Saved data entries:
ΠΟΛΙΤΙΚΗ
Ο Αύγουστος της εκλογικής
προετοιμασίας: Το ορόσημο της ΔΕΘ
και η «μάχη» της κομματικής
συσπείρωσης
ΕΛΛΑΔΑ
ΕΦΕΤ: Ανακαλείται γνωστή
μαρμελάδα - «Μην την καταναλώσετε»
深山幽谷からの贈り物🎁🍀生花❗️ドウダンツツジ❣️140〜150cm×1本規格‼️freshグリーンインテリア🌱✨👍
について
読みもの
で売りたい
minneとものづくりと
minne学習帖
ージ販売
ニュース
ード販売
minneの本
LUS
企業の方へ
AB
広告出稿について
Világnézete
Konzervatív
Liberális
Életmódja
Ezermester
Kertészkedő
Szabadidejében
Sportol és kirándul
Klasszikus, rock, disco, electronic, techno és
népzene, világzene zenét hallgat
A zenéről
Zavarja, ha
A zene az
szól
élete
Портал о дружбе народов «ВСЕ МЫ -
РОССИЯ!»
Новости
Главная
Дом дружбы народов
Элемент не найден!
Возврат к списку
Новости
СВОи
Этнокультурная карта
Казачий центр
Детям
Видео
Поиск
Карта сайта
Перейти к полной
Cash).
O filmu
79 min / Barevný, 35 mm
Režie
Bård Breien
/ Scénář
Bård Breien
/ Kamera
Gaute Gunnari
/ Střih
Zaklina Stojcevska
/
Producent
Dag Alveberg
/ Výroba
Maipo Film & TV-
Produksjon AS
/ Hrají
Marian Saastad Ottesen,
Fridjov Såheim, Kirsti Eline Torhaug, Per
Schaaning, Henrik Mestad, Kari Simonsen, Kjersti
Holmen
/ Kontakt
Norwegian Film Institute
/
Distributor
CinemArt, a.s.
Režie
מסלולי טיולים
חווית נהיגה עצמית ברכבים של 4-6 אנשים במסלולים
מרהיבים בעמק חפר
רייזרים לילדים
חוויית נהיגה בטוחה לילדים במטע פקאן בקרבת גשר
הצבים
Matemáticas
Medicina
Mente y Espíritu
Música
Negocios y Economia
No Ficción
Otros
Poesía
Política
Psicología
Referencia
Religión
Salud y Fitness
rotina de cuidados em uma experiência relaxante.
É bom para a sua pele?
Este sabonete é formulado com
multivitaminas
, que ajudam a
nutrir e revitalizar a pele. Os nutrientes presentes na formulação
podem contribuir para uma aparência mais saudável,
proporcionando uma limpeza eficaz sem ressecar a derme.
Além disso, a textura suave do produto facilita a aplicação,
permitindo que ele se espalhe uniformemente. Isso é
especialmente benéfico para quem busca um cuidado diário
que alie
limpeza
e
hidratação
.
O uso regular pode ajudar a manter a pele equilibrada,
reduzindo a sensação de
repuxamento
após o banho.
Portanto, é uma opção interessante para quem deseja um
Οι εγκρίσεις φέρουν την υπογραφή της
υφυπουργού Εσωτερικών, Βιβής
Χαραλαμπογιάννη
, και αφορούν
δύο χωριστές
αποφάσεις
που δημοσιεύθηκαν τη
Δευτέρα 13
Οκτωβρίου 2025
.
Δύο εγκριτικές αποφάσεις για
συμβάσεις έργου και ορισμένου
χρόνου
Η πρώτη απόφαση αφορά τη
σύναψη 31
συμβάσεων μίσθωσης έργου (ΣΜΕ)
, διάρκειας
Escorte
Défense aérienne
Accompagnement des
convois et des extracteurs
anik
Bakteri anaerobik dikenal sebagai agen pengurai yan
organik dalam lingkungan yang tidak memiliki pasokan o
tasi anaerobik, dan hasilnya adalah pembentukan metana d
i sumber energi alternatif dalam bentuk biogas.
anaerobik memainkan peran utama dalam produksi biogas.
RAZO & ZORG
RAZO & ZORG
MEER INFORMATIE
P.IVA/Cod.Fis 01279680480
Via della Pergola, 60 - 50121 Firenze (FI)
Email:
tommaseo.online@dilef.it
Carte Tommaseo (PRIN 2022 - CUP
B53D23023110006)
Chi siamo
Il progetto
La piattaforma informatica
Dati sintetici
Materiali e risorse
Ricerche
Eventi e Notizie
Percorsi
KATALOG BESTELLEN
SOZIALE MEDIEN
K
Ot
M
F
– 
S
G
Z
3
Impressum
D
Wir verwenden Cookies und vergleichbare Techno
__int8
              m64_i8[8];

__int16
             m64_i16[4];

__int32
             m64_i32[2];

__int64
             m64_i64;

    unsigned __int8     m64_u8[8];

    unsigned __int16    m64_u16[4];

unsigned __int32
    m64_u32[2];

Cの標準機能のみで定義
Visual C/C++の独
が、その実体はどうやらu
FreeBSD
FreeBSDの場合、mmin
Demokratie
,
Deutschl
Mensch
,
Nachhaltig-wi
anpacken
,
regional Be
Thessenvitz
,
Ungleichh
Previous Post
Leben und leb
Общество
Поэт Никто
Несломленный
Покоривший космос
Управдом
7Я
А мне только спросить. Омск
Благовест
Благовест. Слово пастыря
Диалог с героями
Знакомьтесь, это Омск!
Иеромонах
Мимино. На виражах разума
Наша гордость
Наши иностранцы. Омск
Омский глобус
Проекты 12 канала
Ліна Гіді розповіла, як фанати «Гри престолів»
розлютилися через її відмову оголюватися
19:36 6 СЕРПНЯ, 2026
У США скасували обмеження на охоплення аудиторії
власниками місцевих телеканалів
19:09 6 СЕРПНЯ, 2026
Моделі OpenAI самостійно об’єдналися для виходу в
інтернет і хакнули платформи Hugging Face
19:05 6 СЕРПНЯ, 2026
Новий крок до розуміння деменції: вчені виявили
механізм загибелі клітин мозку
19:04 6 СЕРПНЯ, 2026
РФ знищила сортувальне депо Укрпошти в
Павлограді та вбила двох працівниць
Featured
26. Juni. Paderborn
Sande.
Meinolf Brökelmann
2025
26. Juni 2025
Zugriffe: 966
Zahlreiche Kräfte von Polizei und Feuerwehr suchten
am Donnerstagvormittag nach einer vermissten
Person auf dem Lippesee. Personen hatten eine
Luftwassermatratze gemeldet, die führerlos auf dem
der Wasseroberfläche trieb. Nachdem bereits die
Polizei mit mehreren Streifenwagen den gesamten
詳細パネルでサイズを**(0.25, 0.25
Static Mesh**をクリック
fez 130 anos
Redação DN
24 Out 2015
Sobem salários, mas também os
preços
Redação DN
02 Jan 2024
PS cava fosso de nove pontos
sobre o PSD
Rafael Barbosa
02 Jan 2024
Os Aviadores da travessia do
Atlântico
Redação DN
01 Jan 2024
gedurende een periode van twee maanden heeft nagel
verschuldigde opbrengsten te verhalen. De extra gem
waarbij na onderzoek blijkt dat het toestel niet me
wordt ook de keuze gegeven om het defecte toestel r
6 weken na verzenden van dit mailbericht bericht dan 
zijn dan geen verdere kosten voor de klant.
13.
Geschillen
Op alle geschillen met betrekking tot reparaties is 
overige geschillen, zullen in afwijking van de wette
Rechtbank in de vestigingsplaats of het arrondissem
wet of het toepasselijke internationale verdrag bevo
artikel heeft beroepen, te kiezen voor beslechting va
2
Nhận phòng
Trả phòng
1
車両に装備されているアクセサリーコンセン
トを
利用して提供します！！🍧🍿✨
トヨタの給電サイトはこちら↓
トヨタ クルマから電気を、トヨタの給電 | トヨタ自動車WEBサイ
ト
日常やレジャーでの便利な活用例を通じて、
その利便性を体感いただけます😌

» Action item
Reproduce the lines above, swapping every occurrence of "Bård Breien" for "Erik Poppe" and leaving all other text unchanged.

» Answer for this exercise
ΠΟΛΙΤΙΚΗ
Ο Αύγουστος της εκλογικής
προετοιμασίας: Το ορόσημο της ΔΕΘ
και η «μάχη» της κομματικής
συσπείρωσης
ΕΛΛΑΔΑ
ΕΦΕΤ: Ανακαλείται γνωστή
μαρμελάδα - «Μην την καταναλώσετε»
深山幽谷からの贈り物🎁🍀生花❗️ドウダンツツジ❣️140〜150cm×1本規格‼️freshグリーンインテリア🌱✨👍
について
読みもの
で売りたい
minneとものづくりと
minne学習帖
ージ販売
ニュース
ード販売
minneの本
LUS
企業の方へ
AB
広告出稿について
Világnézete
Konzervatív
Liberális
Életmódja
Ezermester
Kertészkedő
Szabadidejében
Sportol és kirándul
Klasszikus, rock, disco, electronic, techno és
népzene, világzene zenét hallgat
A zenéről
Zavarja, ha
A zene az
szól
élete
Портал о дружбе народов «ВСЕ МЫ -
РОССИЯ!»
Новости
Главная
Дом дружбы народов
Элемент не найден!
Возврат к списку
Новости
СВОи
Этнокультурная карта
Казачий центр
Детям
Видео
Поиск
Карта сайта
Перейти к полной
Cash).
O filmu
79 min / Barevný, 35 mm
Režie
Erik Poppe
/ Scénář
Erik Poppe
/ Kamera
Gaute Gunnari
/ Střih
Zaklina Stojcevska
/
Producent
Dag Alveberg
/ Výroba
Maipo Film & TV-
Produksjon AS
/ Hrají
Marian Saastad Ottesen,
Fridjov Såheim, Kirsti Eline Torhaug, Per
Schaaning, Henrik Mestad, Kari Simonsen, Kjersti
Holmen
/ Kontakt
Norwegian Film Institute
/
Distributor
CinemArt, a.s.
Režie
מסלולי טיולים
חווית נהיגה עצמית ברכבים של 4-6 אנשים במסלולים
מרהיבים בעמק חפר
רייזרים לילדים
חוויית נהיגה בטוחה לילדים במטע פקאן בקרבת גשר
הצבים
Matemáticas
Medicina
Mente y Espíritu
Música
Negocios y Economia
No Ficción
Otros
Poesía
Política
Psicología
Referencia
Religión
Salud y Fitness
rotina de cuidados em uma experiência relaxante.
É bom para a sua pele?
Este sabonete é formulado com
multivitaminas
, que ajudam a
nutrir e revitalizar a pele. Os nutrientes presentes na formulação
podem contribuir para uma aparência mais saudável,
proporcionando uma limpeza eficaz sem ressecar a derme.
Além disso, a textura suave do produto facilita a aplicação,
permitindo que ele se espalhe uniformemente. Isso é
especialmente benéfico para quem busca um cuidado diário
que alie
limpeza
e
hidratação
.
O uso regular pode ajudar a manter a pele equilibrada,
reduzindo a sensação de
repuxamento
após o banho.
Portanto, é uma opção interessante para quem deseja um
Οι εγκρίσεις φέρουν την υπογραφή της
υφυπουργού Εσωτερικών, Βιβής
Χαραλαμπογιάννη
, και αφορούν
δύο χωριστές
αποφάσεις
που δημοσιεύθηκαν τη
Δευτέρα 13
Οκτωβρίου 2025
.
Δύο εγκριτικές αποφάσεις για
συμβάσεις έργου και ορισμένου
χρόνου
Η πρώτη απόφαση αφορά τη
σύναψη 31
συμβάσεων μίσθωσης έργου (ΣΜΕ)
, διάρκειας
Escorte
Défense aérienne
Accompagnement des
convois et des extracteurs
anik
Bakteri anaerobik dikenal sebagai agen pengurai yan
organik dalam lingkungan yang tidak memiliki pasokan o
tasi anaerobik, dan hasilnya adalah pembentukan metana d
i sumber energi alternatif dalam bentuk biogas.
anaerobik memainkan peran utama dalam produksi biogas.
RAZO & ZORG
RAZO & ZORG
MEER INFORMATIE
P.IVA/Cod.Fis 01279680480
Via della Pergola, 60 - 50121 Firenze (FI)
Email:
tommaseo.online@dilef.it
Carte Tommaseo (PRIN 2022 - CUP
B53D23023110006)
Chi siamo
Il progetto
La piattaforma informatica
Dati sintetici
Materiali e risorse
Ricerche
Eventi e Notizie
Percorsi
KATALOG BESTELLEN
SOZIALE MEDIEN
K
Ot
M
F
– 
S
G
Z
3
Impressum
D
Wir verwenden Cookies und vergleichbare Techno
__int8
              m64_i8[8];

__int16
             m64_i16[4];

__int32
             m64_i32[2];

__int64
             m64_i64;

    unsigned __int8     m64_u8[8];

    unsigned __int16    m64_u16[4];

unsigned __int32
    m64_u32[2];

Cの標準機能のみで定義
Visual C/C++の独
が、その実体はどうやらu
FreeBSD
FreeBSDの場合、mmin
Demokratie
,
Deutschl
Mensch
,
Nachhaltig-wi
anpacken
,
regional Be
Thessenvitz
,
Ungleichh
Previous Post
Leben und leb
Общество
Поэт Никто
Несломленный
Покоривший космос
Управдом
7Я
А мне только спросить. Омск
Благовест
Благовест. Слово пастыря
Диалог с героями
Знакомьтесь, это Омск!
Иеромонах
Мимино. На виражах разума
Наша гордость
Наши иностранцы. Омск
Омский глобус
Проекты 12 канала
Ліна Гіді розповіла, як фанати «Гри престолів»
розлютилися через її відмову оголюватися
19:36 6 СЕРПНЯ, 2026
У США скасували обмеження на охоплення аудиторії
власниками місцевих телеканалів
19:09 6 СЕРПНЯ, 2026
Моделі OpenAI самостійно об’єдналися для виходу в
інтернет і хакнули платформи Hugging Face
19:05 6 СЕРПНЯ, 2026
Новий крок до розуміння деменції: вчені виявили
механізм загибелі клітин мозку
19:04 6 СЕРПНЯ, 2026
РФ знищила сортувальне депо Укрпошти в
Павлограді та вбила двох працівниць
Featured
26. Juni. Paderborn
Sande.
Meinolf Brökelmann
2025
26. Juni 2025
Zugriffe: 966
Zahlreiche Kräfte von Polizei und Feuerwehr suchten
am Donnerstagvormittag nach einer vermissten
Person auf dem Lippesee. Personen hatten eine
Luftwassermatratze gemeldet, die führerlos auf dem
der Wasseroberfläche trieb. Nachdem bereits die
Polizei mit mehreren Streifenwagen den gesamten
詳細パネルでサイズを**(0.25, 0.25
Static Mesh**をクリック
fez 130 anos
Redação DN
24 Out 2015
Sobem salários, mas também os
preços
Redação DN
02 Jan 2024
PS cava fosso de nove pontos
sobre o PSD
Rafael Barbosa
02 Jan 2024
Os Aviadores da travessia do
Atlântico
Redação DN
01 Jan 2024
gedurende een periode van twee maanden heeft nagel
verschuldigde opbrengsten te verhalen. De extra gem
waarbij na onderzoek blijkt dat het toestel niet me
wordt ook de keuze gegeven om het defecte toestel r
6 weken na verzenden van dit mailbericht bericht dan 
zijn dan geen verdere kosten voor de klant.
13.
Geschillen
Op alle geschillen met betrekking tot reparaties is 
overige geschillen, zullen in afwijking van de wette
Rechtbank in de vestigingsplaats of het arrondissem
wet of het toepasselijke internationale verdrag bevo
artikel heeft beroepen, te kiezen voor beslechting va
2
Nhận phòng
Trả phòng
1
車両に装備されているアクセサリーコンセン
トを
利用して提供します！！🍧🍿✨
トヨタの給電サイトはこちら↓
トヨタ クルマから電気を、トヨタの給電 | トヨタ自動車WEBサイ
ト
日常やレジャーでの便利な活用例を通じて、
その利便性を体感いただけます😌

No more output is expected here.